Рядом заворочался Эадан. Устраиваясь поудобнее, он уперся локтем Валезириану в бок. Валезириан покосился на хадара. Из-за ветхой занавеси проникал свет очага, и Валезириан смутно различал в полутьме широкое лицо Эадана. Тот спал не выпуская из рук меч. Ногу он положил на узел со своим богатством, чтобы хозяевам не удалось обворовать его, пока он спит. Валезириан прислушался к дыханию спящего. Как может он спать в такое тревожное время? Ведь не только Валезириану грозит смерть от рук Морлы и его приспешников – Эадан сам изгнанник, объявленный вне закона, и каждый человек в землях Морлы вправе убить его и не платить виры. Еще недавно этот молодой хадар горько рыдал, жалуясь на превратности судьбы и несправедливый суд своего господина – а теперь преспокойно спит как ни в чем не бывало! «Дикари», – подумал Валезириан с презрением. Он не желал признавать, что спокойствие спутника передается и ему, Валезириану, – и лечит его измученную душу. С тех пор, как погибла мать, Валезириан уже позабыл, каково это – чувствовать себя защищенным. Осторожно, чтобы не разбудить Эадана, он повернулся набок и опустил голову ему на плечо. За занавесью трепетал мягкий свет. Грудь Эадана размеренно вздымалась. Прикрыв веки, Валезириан начал засыпать.

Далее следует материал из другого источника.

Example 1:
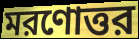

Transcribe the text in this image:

মরণোত্তর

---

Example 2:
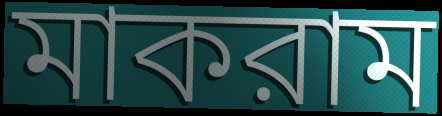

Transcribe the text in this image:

মাকরাম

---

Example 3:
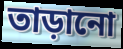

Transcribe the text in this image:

তাড়ানো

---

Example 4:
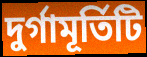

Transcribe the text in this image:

В полусне он слышал приглушенные голоса – похоже, хозяева не собирались укладываться. О чем можно спорить так долго, да еще и ночью? Вязкая усталость разливалась по телу Валезириана, но он заставил себя вынырнуть из сна. Хозяева вели себя странно – даже Валезириан, плохо знающий обычаи эсов, почувствовал это. Они что-то замышляли. Валезириан приподнялся, выбрался из спальной ниши и, ступая бесшумно, как он умел, подошел к занавеси. Он вдруг обнаружил, что держит в руках священную книгу, которую прежде, во сне, прижимал к груди. Как бы не уронить ее… Перехватив книгу покрепче, Валезириан прислушался.


– Чего тут сомневаться? Заколем их – и дело с концом, – говорила женщина вполголоса. – Ты же их видел – один хриз, другой оборванец… С золотым кольцом на шее, в перстнях, а одежда на нем совсем худая. Голову обвязал женским платком… Говорю тебе, он или изгнанник, или вор. Не иначе как этот бродяга убил знатного эса и присвоил себе его драгоценности. Никто не станет мстить за такого! А может, карнрогг еще и наградит нас…

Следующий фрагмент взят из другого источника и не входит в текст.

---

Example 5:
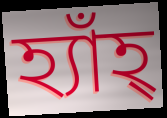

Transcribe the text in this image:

হ্যাঁহ্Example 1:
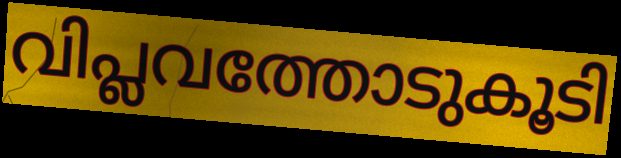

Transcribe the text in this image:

വിപ്ലവത്തോടുകൂടി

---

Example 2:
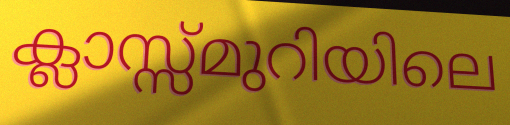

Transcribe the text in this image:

ക്ലാസ്സ്മുറിയിലെ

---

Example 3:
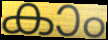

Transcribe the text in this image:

കാം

Ее собеседник долго молчал. Наконец он возразил с сомнением в голосе:


– Они наши гости. Боги разгневаются на наш род, если я нарушу закон гостеприимства…


– Мы выполнили долг хозяев: они уже вкусили пищу в нашем доме, – перебила его женщина раздраженным полушепотом. – Боги… Боги и так оставили нас. С тех пор, как умер мой Крадстейн и этот змей, этот ненасытный ворон, Турре Фин-Эрда, присвоил наши поля, мы знаем лишь тяготы и унижения. Неужели ты не понимаешь, отец, что нам не пережить эту зиму? Еды у нас осталось лишь на завтрашний день… Турре больше не даст нам в долг. Он только того и ждет, чтобы мы сдохли от голода – тогда он сможет забрать себе нашу усадьбу и последний клочок земли. Убьем этих бродяг, выменяем их золото на зерно – дотянем до весны, а там, глядишь, и посеяться сможем…


– Не лежит у меня сердце к этому злодейству, – вздохнул старик, – а всё же ты права. Погоди, возьму нож… Сам пойду. Не хочу, чтобы древний обычай нарушила твоя рука… Уж лучше пусть Рогатые покарают меня. Я старик, от меня всё одно нет проку…


Валезириан кинулся к спальной нише. Он расслышал не всё и не всё сумел себе перевести, но понял, что хозяева замыслили что-то против него и Эадана.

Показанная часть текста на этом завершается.